Re: HTML Character Representation/Transmission Model

Glenn Adams (glenn@stonehand.com)
Tue, 11 Apr 95 09:00:37 EDT

Lou,

The key to this proposal is that specifying 10646 as a universal
HTML document character set is, in general, simply an editorial
change w.r.t. current practice (as Chris Lilley points out).

First, this change does not require 10646 be used in any storage
object; that is, the current practice of using 8859-1 could continue
without change.

Second, all numeric character references in the range 0 - 255 would
refer to both 10646 characters in this range and also 8859-1 characters
in this range since the first 256 code positions of 10646 *are* precisely
the same as 8859-1 in terms of their character assignments (and formal
identities).

Finally, if a numeric character reference specifies a character number
greater than 255, then such a character could be interpreted in some
default fashion or not intepreted as a character at all on existing
8859-1 systems.

The key to successfully making this change would be to limit the
"significant SGML characters" in the default SGML declaration to
only those characters of 10646 which are also found in 8859-1. The
remaining characters of 10646 would thus be treated as "dedicated
data characters" (of class DATACHAR).

Gavin's attempts to use an SGML declaration which admitted non 8859-1
characters to use for markup would have to be deferred to a later date.

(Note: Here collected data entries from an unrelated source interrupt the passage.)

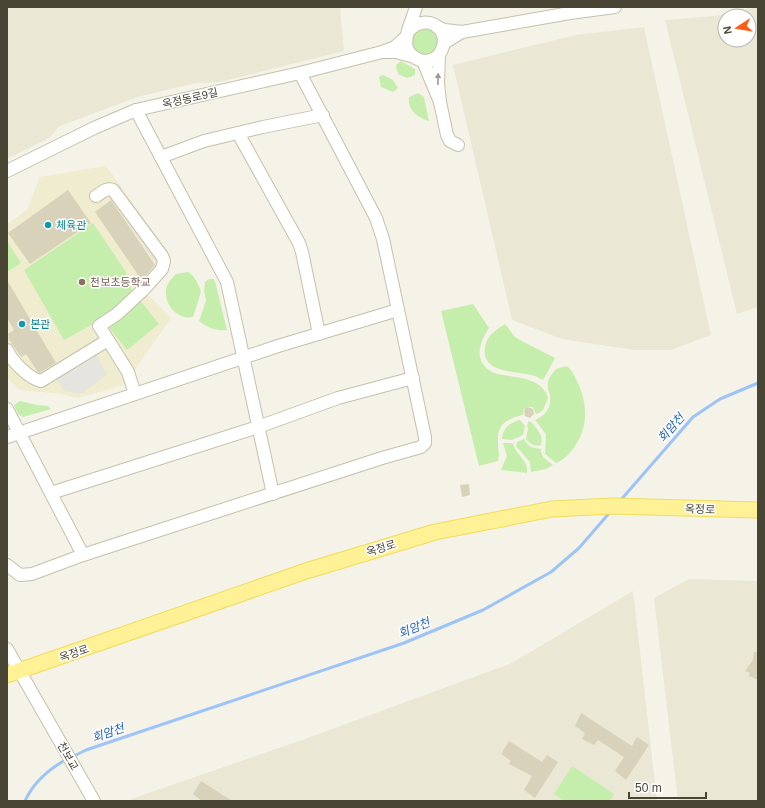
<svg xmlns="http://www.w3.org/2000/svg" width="765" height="808" font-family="Helvetica,'Noto Sans KR',sans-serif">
	<rect width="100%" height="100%" fill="#f5f3e7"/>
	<!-- residential -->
	<g fill="#eae7d5" fill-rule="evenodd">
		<polygon points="7,7 340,7 344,51 220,82 196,83 137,97 60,126 49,138 7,159"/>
		<path d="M758,7V307L737,314L665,20L715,16ZM725,16H749V40H725Z"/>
		<polygon points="644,27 711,335 671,350 634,350 562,339 512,320 453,65 576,35"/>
		<polygon points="689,579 758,581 758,801 678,801 654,598"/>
		<polygon points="633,591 657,801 132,801 131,799 305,739 512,663"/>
	</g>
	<!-- education -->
	<polygon fill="#f0eccf" points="106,166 171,256 167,270 148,295 171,318 124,385 78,398 62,394 19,390 7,378 7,224 27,210 40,177"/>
	<!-- green -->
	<g fill="#c5eeac">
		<circle cx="425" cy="42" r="13"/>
		<polygon points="401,61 415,69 415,75 407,78 399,75 397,71 396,65"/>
		<polygon points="383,75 393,80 398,88 393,92 381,87 379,77"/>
		<path d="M418,93L424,97L429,121C418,118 407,110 409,97Z"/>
		<polygon points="93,223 126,272 132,291 102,319 64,340 24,270"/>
		<polygon points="7,241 21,263 7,272"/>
		<path d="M188,272C195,276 199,285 201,292L193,317C179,320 166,307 166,293C165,286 171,278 176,274Z"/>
		<path d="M209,279H214L216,285L227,330C216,331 208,328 199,321L206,301L204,291L205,282Z"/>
		<polygon points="139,299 159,324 127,350 107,325"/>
		<path d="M473,304L489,328C479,343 473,361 492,372C495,374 500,374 504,375C520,378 543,379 548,398L543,410L537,414L535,413L533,407H527L523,410V415C507,419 497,423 498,442C498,450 500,453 498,461L479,466L441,311Z"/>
		<path d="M505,324L515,337L520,340L555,358C551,366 547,373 543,380C540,379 538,377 535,376C517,370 481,375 485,347C487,335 496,330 505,324Z"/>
		<path d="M566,366C572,369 574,375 577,381C588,404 589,428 573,449C568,455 563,461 556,463L545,454L546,434L535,420C546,415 552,407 550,395C549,391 547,387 548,382C548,378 553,373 556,369Z"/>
		<polygon points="20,401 37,405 48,406 51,409 23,417 18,414 14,405"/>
		<path d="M520,420L525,426L523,435L512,440L502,439C503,428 509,423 520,420Z"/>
		<path d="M529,421L531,422C537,429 544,435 541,445C535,447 530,444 526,439L528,429L527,425Z"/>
		<path d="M524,439C528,447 533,448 541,449C541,458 547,460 553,465L546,469L531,472L530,462L516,446L517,442Z"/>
		<path d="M503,443H513C515,455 529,459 527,473L501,470L507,456Z"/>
		<polygon points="572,766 614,794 610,801 564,801 554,794"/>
	</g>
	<!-- parking -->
	<g fill="#e6e4df">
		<polygon points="132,219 160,258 155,261 127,222"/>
		<polygon points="92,347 107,374 82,394 64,391 52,371"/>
	</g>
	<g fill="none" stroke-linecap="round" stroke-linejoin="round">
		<!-- stream -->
		<g stroke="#9dc4f8" stroke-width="3">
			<polyline points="619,502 693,417 720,399 758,383"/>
			<polyline points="72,757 86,750 404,643 483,610 551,572 579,548 611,511"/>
			<path d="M25,801C34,781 49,769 67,759"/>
		</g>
	</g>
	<!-- building -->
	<g fill="#d8d2bb">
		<polygon points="68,190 91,223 30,264 8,233"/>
		<polygon points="111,200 155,265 147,274 141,279 95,212"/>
		<polygon points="7,280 56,363 39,373 37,371 26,354 21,357 8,338 9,337 8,334 14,330 7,318"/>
		<polygon points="527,407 533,409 534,414 530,418 525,416 524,410"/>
		<polygon points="469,484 470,495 462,497 460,485"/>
		<polygon points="754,652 758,652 758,680 749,676 750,673 745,671 753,660"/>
		<polygon points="581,713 632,746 637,737 649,745 626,780 615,771 624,757 598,740 594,745 582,739 585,733 575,726"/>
		<polygon points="509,741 542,762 547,755 558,762 535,798 524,790 532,776 509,764 511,761 501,754"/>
		<polygon points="201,781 232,801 202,801 193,794"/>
	</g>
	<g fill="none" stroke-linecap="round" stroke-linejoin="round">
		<!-- minor casing -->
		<g stroke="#c5c0ab" stroke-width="14">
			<g id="minor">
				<polyline points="437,27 445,30 462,32 444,43"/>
				<path d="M409,31C414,25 421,21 430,23C454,29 444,67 420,60C414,58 409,54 407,48C403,37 413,18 416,7"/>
				<polyline points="462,32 570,13 615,7"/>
				<polyline points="406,37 395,47 382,52 396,52 411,56"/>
				<polyline points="423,61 440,102 438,83 439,55"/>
				<polyline points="440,102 447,135 450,141 458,145"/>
				<polyline points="136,110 227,282 273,494"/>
				<polyline points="238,133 299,243 302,252 319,334"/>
				<polyline points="161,157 204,141 263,127 323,115"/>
				<polyline points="7,171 94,128 136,110 300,73 382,52"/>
				<path d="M96,196C101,193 107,187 113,190L162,256L164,261L162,269L144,289L117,314L99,326L108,340"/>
				<path d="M7,350C11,360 29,379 41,381L108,340L128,372L135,394"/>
				<polyline points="7,409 83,555"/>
				<polyline points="7,437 278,346 398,310"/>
				<polyline points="51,493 258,427 338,398 413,378"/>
				<polyline points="7,565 20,575 32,574 83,555 382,458 421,447 425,443 425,437 383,239 376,218 300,73"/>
				<polyline points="7,649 94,801"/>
			</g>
		</g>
		<!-- major casing -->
		<g stroke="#f0dc5a" stroke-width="17">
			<polyline id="major" points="7,675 306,571 435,532 552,509 612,506 758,510"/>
		</g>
		<!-- minor -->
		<use href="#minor" stroke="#fff" stroke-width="12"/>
		<!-- major -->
		<use href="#major" stroke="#fff296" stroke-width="15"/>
	</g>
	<!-- one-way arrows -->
	<defs><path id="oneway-solid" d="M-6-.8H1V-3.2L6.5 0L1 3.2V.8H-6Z"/></defs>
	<use fill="#9b9990" href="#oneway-solid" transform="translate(438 79) rotate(-89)"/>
	<!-- markers -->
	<g fill="#0f9aa8" stroke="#fff" stroke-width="1.5">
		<circle cx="48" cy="225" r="4"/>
		<circle cx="22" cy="324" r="4"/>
	</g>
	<circle fill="#8d6e63" stroke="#fff" stroke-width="1.5" cx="82" cy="282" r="4"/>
	<g text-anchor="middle" stroke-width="3" stroke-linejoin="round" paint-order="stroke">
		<!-- street labels -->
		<g font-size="11" fill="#494535" stroke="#fff">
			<text transform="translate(190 98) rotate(-13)" y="4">옥정동로9길</text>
			<text transform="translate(700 509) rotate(2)" y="4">옥정로</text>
			<text transform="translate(381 548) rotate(-17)" y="4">옥정로</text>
			<text transform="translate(74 653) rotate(-19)" y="4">옥정로</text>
			<text transform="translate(68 756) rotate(60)" y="4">천보교</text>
		</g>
		<!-- culture labels -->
		<g font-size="11" fill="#0d838f" stroke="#fff" text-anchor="start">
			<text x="56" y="229">체육관</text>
			<text x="30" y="328">본관</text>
		</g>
		<!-- education labels -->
		<g font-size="11" fill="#785e54" stroke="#fff" text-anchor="start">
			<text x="90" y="286">천보초등학교</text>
		</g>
		<!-- water labels -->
		<g font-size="12" font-style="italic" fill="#2264c1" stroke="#fff">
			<text transform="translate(671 428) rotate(-49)" y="4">회암천</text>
			<text transform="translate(414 628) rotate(-22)" y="4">회암천</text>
			<text transform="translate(108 733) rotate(-19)" y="4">회암천</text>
		</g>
	</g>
	<!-- border -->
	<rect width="765" height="808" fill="none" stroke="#494535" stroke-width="16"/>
	<!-- north arrow -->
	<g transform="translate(737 28) rotate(258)"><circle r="19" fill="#ffffff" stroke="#b6b5ae"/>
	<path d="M0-3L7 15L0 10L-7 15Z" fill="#ff5e14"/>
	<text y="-6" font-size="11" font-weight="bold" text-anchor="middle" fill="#494535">N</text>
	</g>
	<!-- scale -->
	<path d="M629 792v6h77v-6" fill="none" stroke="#494535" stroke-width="2"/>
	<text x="635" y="792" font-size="12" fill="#494535" stroke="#ffffff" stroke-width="3" paint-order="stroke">50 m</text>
</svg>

The real effects of this change would be to:

(1) rationalize the use of numeric character references in a universal
fashion (at least normatively speaking)

(2) provide a significant growth path to HTML applications that wish
to begin exploiting non-Western European (8859-1) language capabilities,
and do so in a standard fashion

(3) facilitate the use of DSSSL Lite and DSSSL (ISO/IEC 10179) which
requires that all characters be expressable in terms of ISO/IEC 10646

(4) provide more consistency with newly developed national standards;
e.g.,

JIS X 0221 = Japanese National Standard based on ISO/IEC 10646
GB 13000 = Chinese National Standard based on ISO/IEC 10646
ECMA ? = upcoming ECMA standard based on ISO/IEC 10646
etc.

(5) finally, this change would *not* necessarily change current
behavior or practice

Regards,
Glenn